The novella written by Le Fanu was ahead of its time with subtle but very much present queer connotations, however, in “Hungerstone” a romantic relationship between a young woman bound in a loveless marriage and her enigmatic guest becomes much more evident and physical. The main protagonist of the novel, Lenore (a name that occurs in Edgar Allan Poe poem) has apparently remained her attraction to the opposite sex even after her sensual awakening with Carmilla, but nevertheless “Hungerstone” could be regarded as a queer novel in a sense that it is a story of a woman who rebels against patriarchy and the rigid norms of society.

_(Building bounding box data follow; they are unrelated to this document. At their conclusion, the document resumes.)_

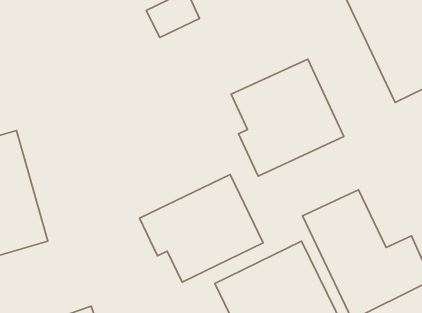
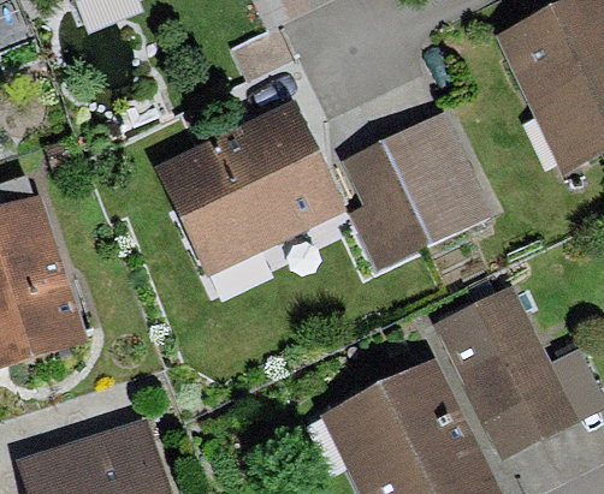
building: none -> [153,100,345,276]
building: [139,174,263,282] -> none

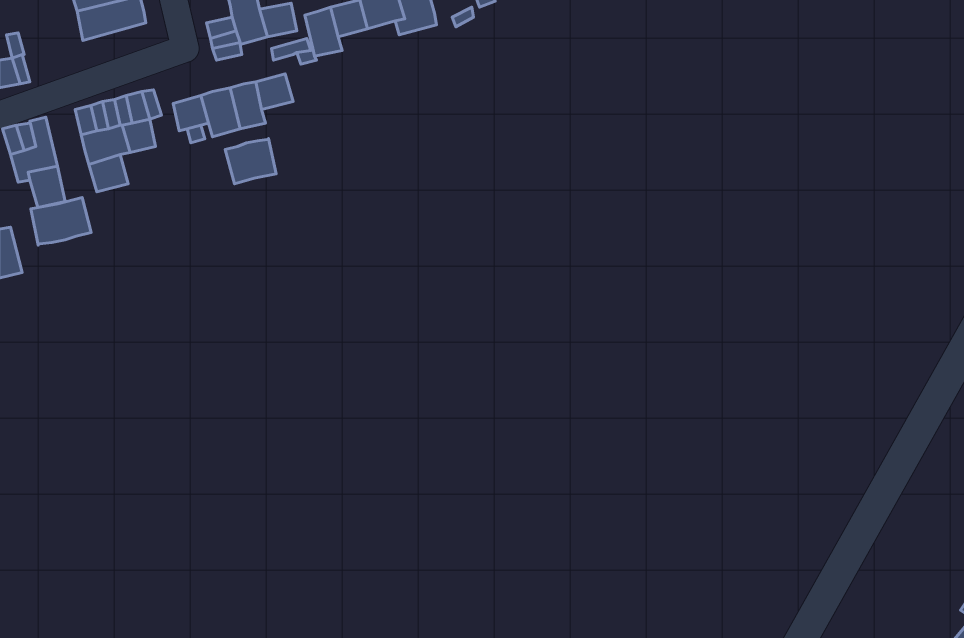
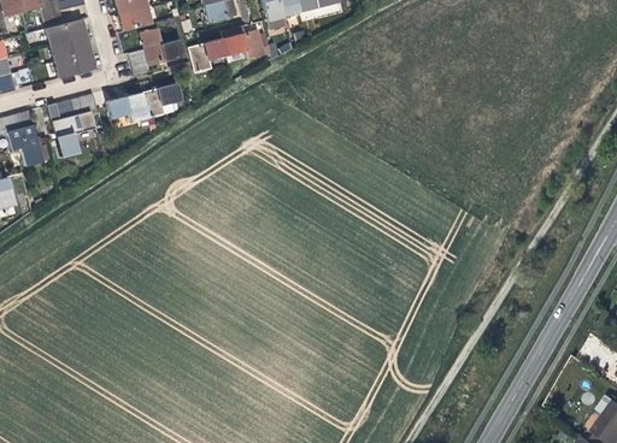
building: none -> [53,52,96,78]
building: [225,139,276,184] -> none
building: [31,197,91,245] -> none

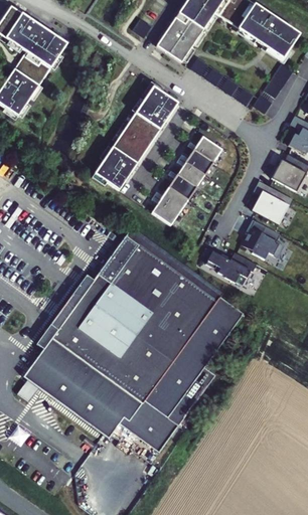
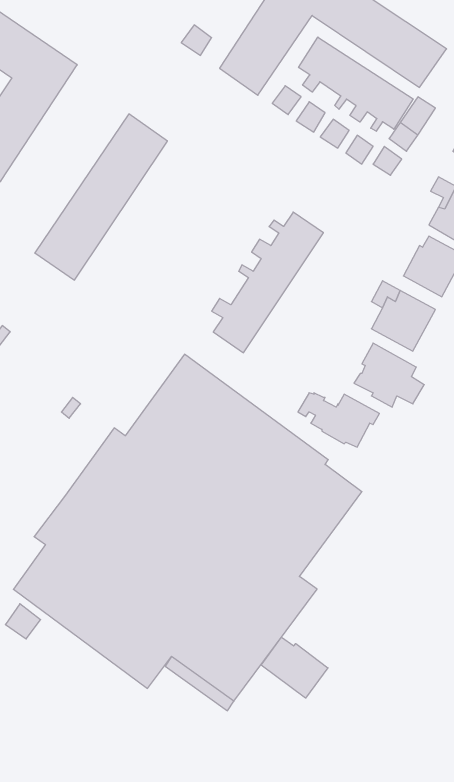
building: none -> [299,37,413,131]
building: [94,87,177,191] -> [35,114,167,280]
building: none -> [261,637,328,698]

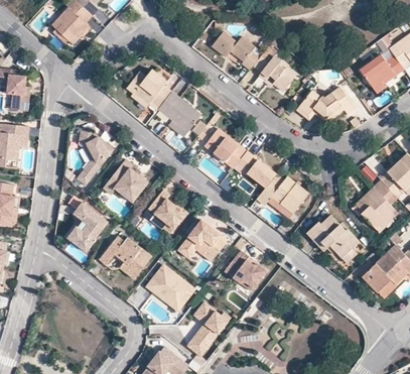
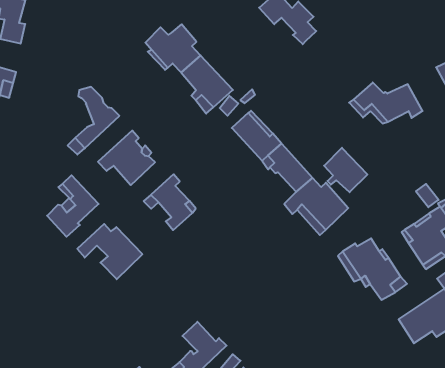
building: [253,44,292,90] -> none
building: none -> [324,148,367,192]
building: [180,220,227,262] -> none
building: [224,250,266,287] -> none
building: [147,266,193,310] -> none

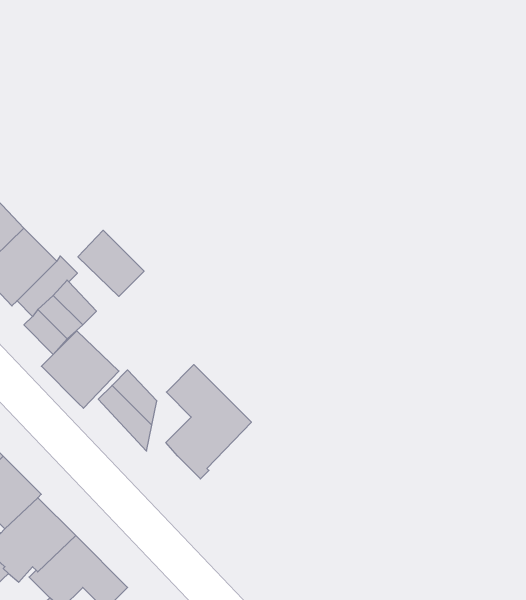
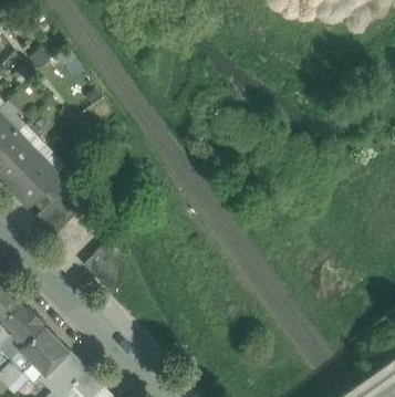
building: [78,230,144,296] -> none
building: [41,331,119,408] -> none
building: [166,365,251,479] -> none

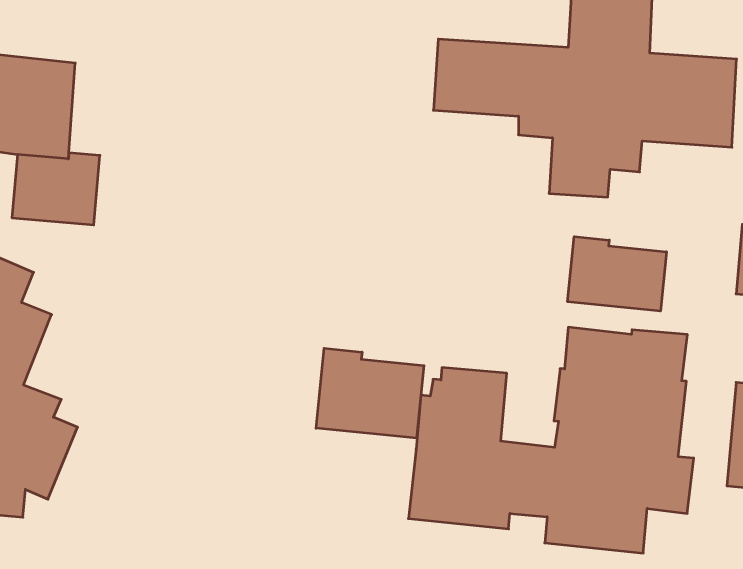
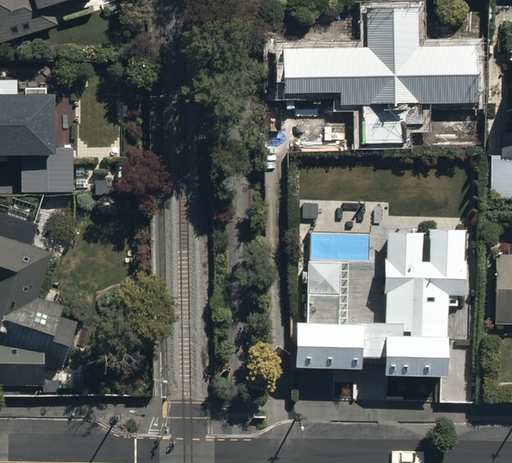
building: [568,237,666,311] -> none
building: [316,348,424,438] -> none

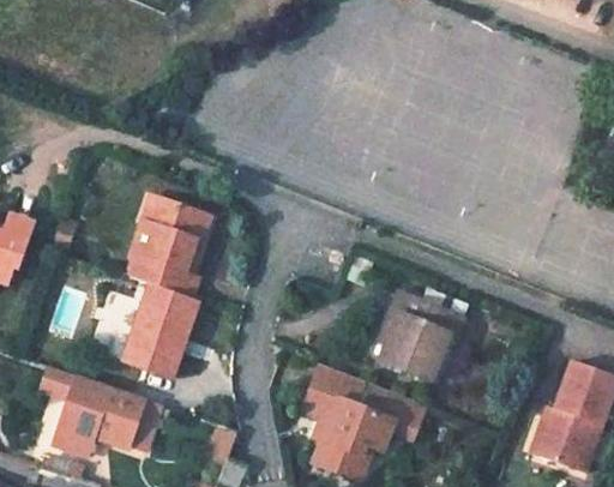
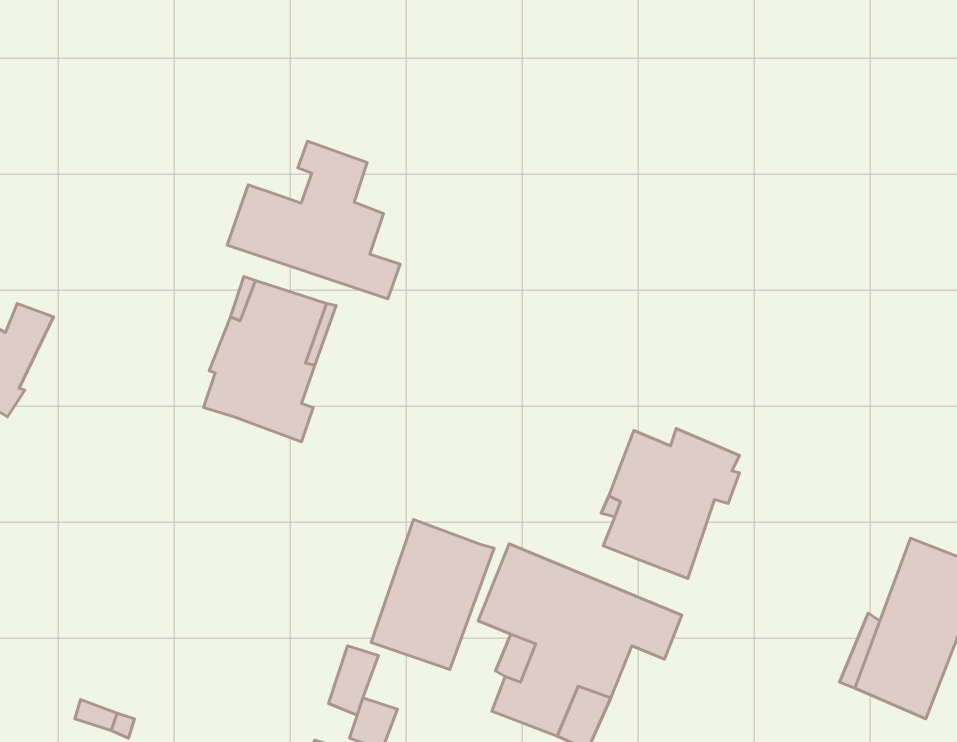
building: none -> [227,141,400,299]
building: [121,283,198,377] -> [371,519,494,669]
building: [42,368,150,457] -> none

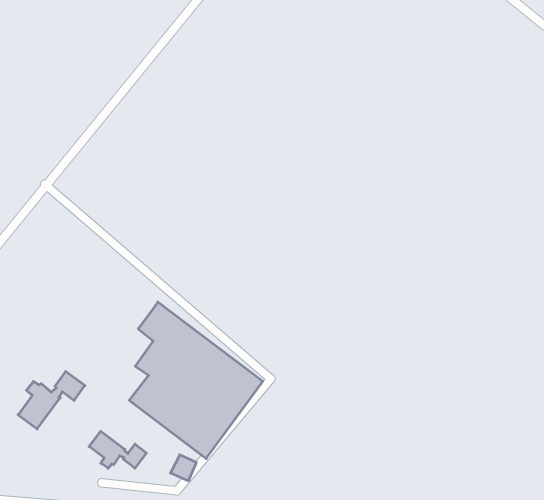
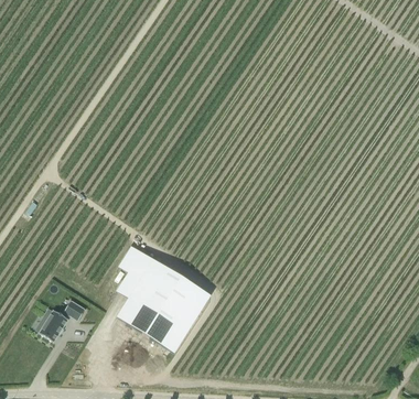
building: [89,431,146,468] -> none

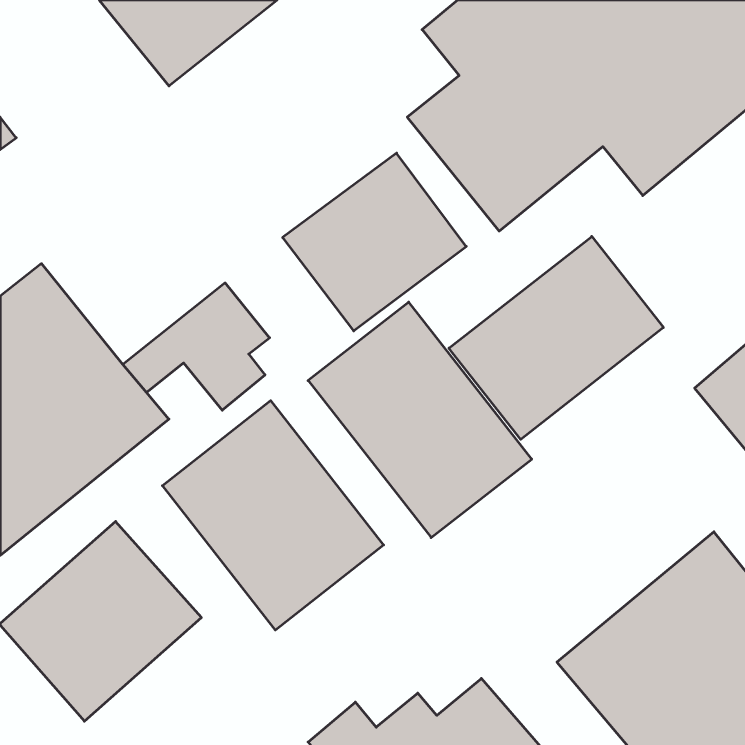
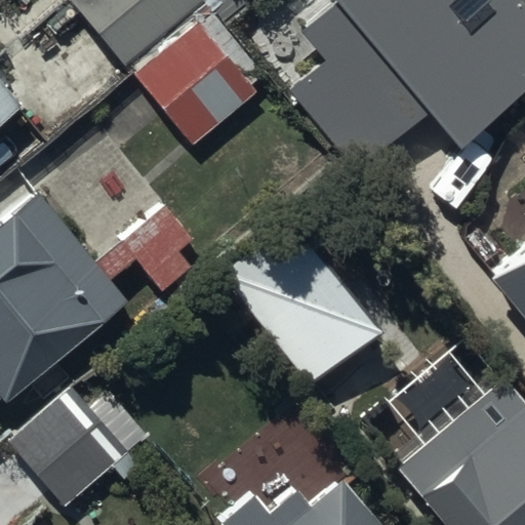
building: [283,153,466,331] -> [135,16,262,139]
building: [449,236,663,439] -> none
building: [162,401,384,630] -> none

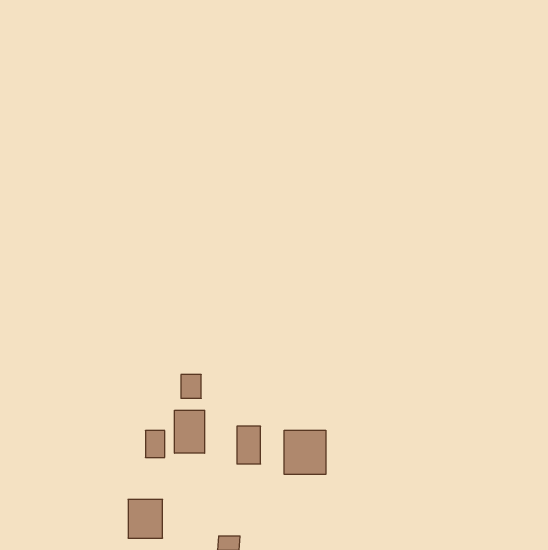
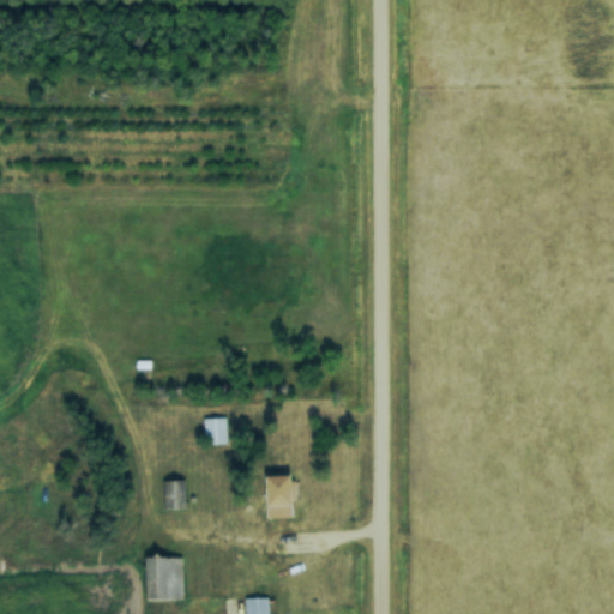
building: [175,410,205,453] -> none
building: [284,430,326,474] -> none

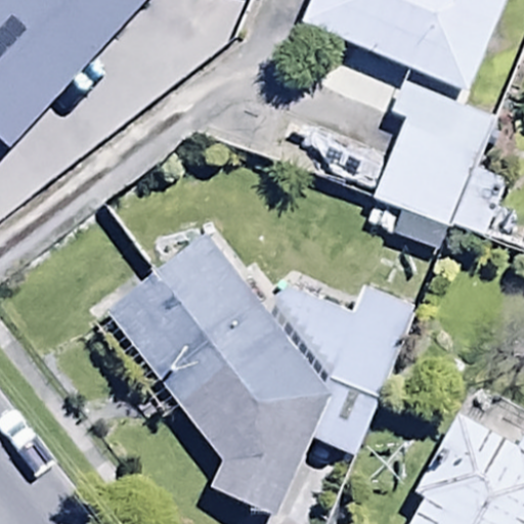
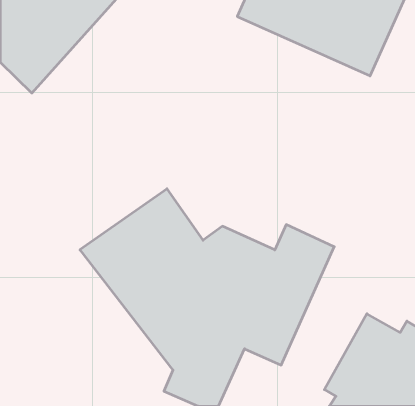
building: [372,80,509,237] -> none

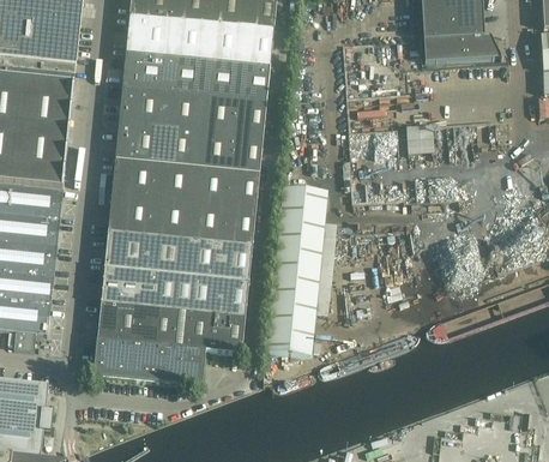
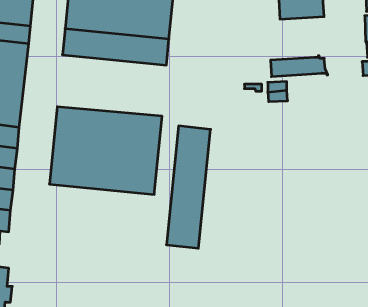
building: [423,31,502,60] -> [271,56,328,77]
building: [115,86,266,172] -> none
building: [95,265,249,384] -> none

I’ve always thought that “Carmilla” had this delicious understatement, where the story intrigues and teases, but doesn’t tell too much, and “Hungerstone” pretty much follows its predecessor: we still don’t know much about Carmilla, there are only hints that the woman has some supernatural abilities and probably is a vampire. She indulges in pleasures of flesh with Lenore, might or might not have a connection to the strange incidents happening around the town, makes powerful motivational speeches and apparently can fly. But her origins don’t play a big part in this story anyway, as it is focused around this metaphor of a hunger of someone who had been figuratively speaking starved (or starved herself? the difference is substantial in my mind) to death conforming to the rules and demands of society most of her life.

It’s a different sort of hunger, that makes people do crazy things like eating raw animal and human flesh or even consuming wallpaper and parts of a furniture, because that’s what self-realization does to you. This is wonderful, it translates exactly what the lost years of policing oneself in order to seem normal and follow the rules that society feel like, how sometimes we can be too traumatized to make a step in the unknown and just let it go.

Upon realization that she lived a lie and put herself in a cage of her own making, Lenore undergoes an identity crisis, experiencing different stages of grief on the way: from negation and bargaining to anger and acceptance. I think the book manages to convey a powerful message through her voice:

“I am not safe if I obey and reduce and control, just as I am not safe if I rebel and shout in anger”.

Sounds like something I would repeat myself like a mantra every morning in front of the mirror.

However, I couldn’t help but thinking that Lenore and her husband Henry would make a great couple in some other novel. Closer to the end they were well worth each other. It puzzled me that Lenore seemed to blame everyone else but herself, which reduced her agency to zero, when we know she had willingly made a deal with the devil. The life of luxury she led made her complaints seem a bit like a poor rich girl problems. Yes, a girl that is traumatized by the loss of her parents, but we are talking about a particular girl from a particular class and status, and as far as the story is set in a particular setting, it’s hard to ignore it.

Lenore could marry some other dude, not so rich or handsome, but she wanted to have the whole package. Henry was her choice, and making it seem like she had none doesn’t do her justice and diminishes her own role in the hell she was building for herself. The intrusive thoughts about Henry’s exceptional physical features did not help the cause. You wanna fuck him or kill him? You better decide girl.